For give a native German speaker, I tend to mix those two up unless I
make a conscious effort.

> Two caveats though, if we go down this road:
>   - We should be careful not to over-engineer, especially in the earlier
>     phases.

Not over-engineer, but still keep future requirements in mind and make
sure we're not too narrow-minded in our engineering either.

>   - We should have a testsuite for the new code; since this new code would
>     mostly be intended for in-house use at first, we don't need a really
>     "industrial-strenght" coverage, but some automated testing will be
>     definitely required.

Sounds reasonable, as long as the suite has no impact on projects
importing gnulib.

>> Perhaps the regular expressions could operate on the whole file by
>> default,
>>
> Or we should provide a config varible to decide the "default matching
> unit" -- file or line.

Optional config var, sure, why not. But there should be a sane default,
so that at most half the (currently envisioned) tests need an explicit
configuration.

> At least, for check intended for C files.  Things might be different for
> checks aimed at makefile fragments or shell scripts.

Not that different, I guess. Compiling a regexp with the 'm' flag and
without the 's' flag should ensure that ., ^ and $ behave just as they
would for single-line matches. So as long as checks use [^ \t] or
similar instead of \s, they should probably be on the safe side even if
executed on the file as a whole.

> The code could operate adaptively: if the "list of files" is an actual
> list reference, just use it; if it's a scalar, pass it to the 'glob()'
> builtin to obtain a list of files; if it is a code reference, call it
> (with args, and if yes, which ones? that's to be decided) to fetch the
> list of files; and so on (we could devise semantics also for hash
> references, regular expression objects, or custom objects, maybe).
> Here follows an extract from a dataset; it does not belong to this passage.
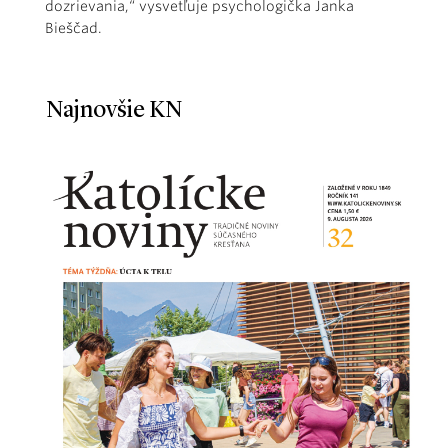
dozrievania,“ vysvetľuje psychologička Janka
Bieščad.
Najnovšie KN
Sounds reasonable. Again, we should have a sane default, which should
represent the list of all versioned files. And we should have separate
filtering rules, to select parts of that list. This gives us three layers:
1. Source list: glob, vc-list, explicitely named, or similar.
2. Check-driven filters, e.g. by file extension or by directory
3. Project-configured filters, blackliting some of the remaining files

> The tricky part will be to decide how to operate properly under VPATH
> builds ...

As syntax checks do check for source-level issues, I guess we could live
with requiring an in-tree build, at least for now.